DIRECTIONS:
Nothing in the records may be changed; reproduce all of them.
BEGIN DATASET CONTENT
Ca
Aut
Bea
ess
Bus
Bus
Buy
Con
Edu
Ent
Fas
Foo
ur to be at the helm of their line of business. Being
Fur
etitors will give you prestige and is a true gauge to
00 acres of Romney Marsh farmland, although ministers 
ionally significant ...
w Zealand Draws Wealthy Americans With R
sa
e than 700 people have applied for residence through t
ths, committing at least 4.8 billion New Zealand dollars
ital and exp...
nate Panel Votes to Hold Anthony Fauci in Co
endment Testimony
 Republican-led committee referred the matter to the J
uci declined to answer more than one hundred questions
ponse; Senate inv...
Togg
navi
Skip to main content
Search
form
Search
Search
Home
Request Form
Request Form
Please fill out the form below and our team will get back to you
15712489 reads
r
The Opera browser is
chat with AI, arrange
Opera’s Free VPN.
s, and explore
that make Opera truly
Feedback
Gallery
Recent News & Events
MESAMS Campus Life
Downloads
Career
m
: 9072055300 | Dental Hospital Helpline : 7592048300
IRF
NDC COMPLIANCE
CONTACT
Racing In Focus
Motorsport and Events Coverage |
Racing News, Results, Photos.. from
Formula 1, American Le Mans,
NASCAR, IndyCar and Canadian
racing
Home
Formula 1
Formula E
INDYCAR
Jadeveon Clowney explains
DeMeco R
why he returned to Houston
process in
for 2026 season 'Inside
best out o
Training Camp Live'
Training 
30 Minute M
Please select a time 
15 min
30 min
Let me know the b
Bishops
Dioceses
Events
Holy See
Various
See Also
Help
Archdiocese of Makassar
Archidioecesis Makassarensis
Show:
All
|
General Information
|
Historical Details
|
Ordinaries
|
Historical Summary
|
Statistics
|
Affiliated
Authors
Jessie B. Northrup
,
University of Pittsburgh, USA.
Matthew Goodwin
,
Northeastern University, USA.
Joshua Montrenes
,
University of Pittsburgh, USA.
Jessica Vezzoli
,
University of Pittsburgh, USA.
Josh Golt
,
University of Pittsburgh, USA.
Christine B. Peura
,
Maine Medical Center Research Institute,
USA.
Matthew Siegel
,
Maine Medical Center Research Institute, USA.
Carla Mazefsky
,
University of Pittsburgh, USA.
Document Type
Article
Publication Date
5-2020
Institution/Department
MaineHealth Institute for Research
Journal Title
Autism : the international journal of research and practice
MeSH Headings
END DATASET CONTENT
EXERCISE OUTPUT:
Ca
Aut
Bea
ess
Bus
Bus
Buy
Con
Edu
Ent
Fas
Foo
ur to be at the helm of their line of business. Being
Fur
etitors will give you prestige and is a true gauge to
00 acres of Romney Marsh farmland, although ministers 
ionally significant ...
w Zealand Draws Wealthy Americans With R
sa
e than 700 people have applied for residence through t
ths, committing at least 4.8 billion New Zealand dollars
ital and exp...
nate Panel Votes to Hold Anthony Fauci in Co
endment Testimony
 Republican-led committee referred the matter to the J
uci declined to answer more than one hundred questions
ponse; Senate inv...
Togg
navi
Skip to main content
Search
form
Search
Search
Home
Request Form
Request Form
Please fill out the form below and our team will get back to you
15712489 reads
r
The Opera browser is
chat with AI, arrange
Opera’s Free VPN.
s, and explore
that make Opera truly
Feedback
Gallery
Recent News & Events
MESAMS Campus Life
Downloads
Career
m
: 9072055300 | Dental Hospital Helpline : 7592048300
IRF
NDC COMPLIANCE
CONTACT
Racing In Focus
Motorsport and Events Coverage |
Racing News, Results, Photos.. from
Formula 1, American Le Mans,
NASCAR, IndyCar and Canadian
racing
Home
Formula 1
Formula E
INDYCAR
Jadeveon Clowney explains
DeMeco R
why he returned to Houston
process in
for 2026 season 'Inside
best out o
Training Camp Live'
Training 
30 Minute M
Please select a time 
15 min
30 min
Let me know the b
Bishops
Dioceses
Events
Holy See
Various
See Also
Help
Archdiocese of Makassar
Archidioecesis Makassarensis
Show:
All
|
General Information
|
Historical Details
|
Ordinaries
|
Historical Summary
|
Statistics
|
Affiliated
Authors
Jessie B. Northrup
,
University of Pittsburgh, USA.
Matthew Goodwin
,
Northeastern University, USA.
Joshua Montrenes
,
University of Pittsburgh, USA.
Jessica Vezzoli
,
University of Pittsburgh, USA.
Josh Golt
,
University of Pittsburgh, USA.
Christine B. Peura
,
Maine Medical Center Research Institute,
USA.
Matthew Siegel
,
Maine Medical Center Research Institute, USA.
Carla Mazefsky
,
University of Pittsburgh, USA.
Document Type
Article
Publication Date
5-2020
Institution/Department
MaineHealth Institute for Research
Journal Title
Autism : the international journal of research and practice
MeSH Headings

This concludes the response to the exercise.